**What is being asked:** Please quote the Peter A. Lillback passage word for word, between "Lillback held degrees" and "of George Washington.", inclusive.

-------- Exercise passage --------

Peter A. Lillback is an American theologian who is President and Professor of Historical Theology and Church History at Westminster Theological Seminary, a Presbyterian and Reformed Christian graduate educational institution in Glenside, Pennsylvania. He also serves as the president of the Providence Forum and a senior editor at Unio cum Christo: An International Journal of Reformed Theology and Life. Lillback has been ordained in the Orthodox Presbyterian Church (OPC), and holds credentials as teaching elder in the Presbyterian Church in America (PCA).
Lillback held degrees from Cedarville University (B.A.), Dallas Theological Seminary (Th.M.), and Westminster Theological Seminary (Ph.D.). He is the author of the biography George Washington’s Sacred Fire, based on primary-source research and scholarship on the life of George Washington.

-------- Entries supplied --------

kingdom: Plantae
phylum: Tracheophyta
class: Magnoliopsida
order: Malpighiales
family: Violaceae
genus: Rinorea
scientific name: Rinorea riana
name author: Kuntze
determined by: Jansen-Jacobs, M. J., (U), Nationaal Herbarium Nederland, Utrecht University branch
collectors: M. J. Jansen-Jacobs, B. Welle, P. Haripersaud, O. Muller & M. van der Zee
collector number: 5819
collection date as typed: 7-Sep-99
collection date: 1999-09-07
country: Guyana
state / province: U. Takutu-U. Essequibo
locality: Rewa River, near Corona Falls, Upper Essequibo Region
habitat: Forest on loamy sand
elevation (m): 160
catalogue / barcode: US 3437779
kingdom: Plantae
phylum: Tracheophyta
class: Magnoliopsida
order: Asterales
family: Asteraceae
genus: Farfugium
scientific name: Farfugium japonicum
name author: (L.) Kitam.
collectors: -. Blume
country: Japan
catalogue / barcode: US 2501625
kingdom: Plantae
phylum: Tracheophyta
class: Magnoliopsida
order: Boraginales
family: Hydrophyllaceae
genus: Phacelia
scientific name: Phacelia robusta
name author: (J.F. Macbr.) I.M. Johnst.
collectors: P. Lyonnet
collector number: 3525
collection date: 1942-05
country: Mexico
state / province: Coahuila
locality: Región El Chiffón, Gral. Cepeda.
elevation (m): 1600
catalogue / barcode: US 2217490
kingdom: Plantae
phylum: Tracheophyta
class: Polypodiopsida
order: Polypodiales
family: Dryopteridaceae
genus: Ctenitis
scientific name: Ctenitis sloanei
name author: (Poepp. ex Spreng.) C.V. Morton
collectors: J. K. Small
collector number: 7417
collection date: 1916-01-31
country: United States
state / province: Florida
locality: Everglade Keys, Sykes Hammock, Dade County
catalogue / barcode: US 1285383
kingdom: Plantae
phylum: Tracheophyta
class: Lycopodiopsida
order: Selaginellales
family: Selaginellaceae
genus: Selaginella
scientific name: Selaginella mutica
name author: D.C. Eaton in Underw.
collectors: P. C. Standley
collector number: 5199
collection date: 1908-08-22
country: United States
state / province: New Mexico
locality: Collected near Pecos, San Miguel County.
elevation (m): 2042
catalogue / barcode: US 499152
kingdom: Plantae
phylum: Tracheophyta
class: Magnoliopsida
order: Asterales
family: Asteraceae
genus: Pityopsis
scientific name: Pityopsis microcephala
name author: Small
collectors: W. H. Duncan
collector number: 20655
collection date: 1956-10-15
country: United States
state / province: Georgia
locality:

--------

**Your solution:**
Lillback held degrees from Cedarville University (B.A.), Dallas Theological Seminary (Th.M.), and Westminster Theological Seminary (Ph.D.). He is the author of the biography George Washington’s Sacred Fire, based on primary-source research and scholarship on the life of George Washington.